■ EXERCISE PROMPT
Lines from the one with "606 328 10.00" through the end of the listing below are to be retyped exactly.

■ SUPPLIED MATERIAL
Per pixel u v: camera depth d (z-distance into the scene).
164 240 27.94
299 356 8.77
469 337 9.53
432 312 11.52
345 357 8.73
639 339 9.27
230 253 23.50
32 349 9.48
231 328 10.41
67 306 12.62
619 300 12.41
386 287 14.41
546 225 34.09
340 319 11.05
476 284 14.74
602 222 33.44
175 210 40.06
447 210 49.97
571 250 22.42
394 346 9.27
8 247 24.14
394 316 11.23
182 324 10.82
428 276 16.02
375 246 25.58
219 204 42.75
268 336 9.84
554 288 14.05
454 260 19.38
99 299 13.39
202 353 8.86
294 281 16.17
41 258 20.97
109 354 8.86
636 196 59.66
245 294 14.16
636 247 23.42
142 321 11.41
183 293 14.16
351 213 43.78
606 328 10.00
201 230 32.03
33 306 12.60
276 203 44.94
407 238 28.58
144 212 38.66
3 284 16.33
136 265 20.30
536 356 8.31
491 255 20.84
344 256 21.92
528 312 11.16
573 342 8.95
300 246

■ TASK OUTPUT
606 328 10.00
201 230 32.03
33 306 12.60
276 203 44.94
407 238 28.58
144 212 38.66
3 284 16.33
136 265 20.30
536 356 8.31
491 255 20.84
344 256 21.92
528 312 11.16
573 342 8.95
300 246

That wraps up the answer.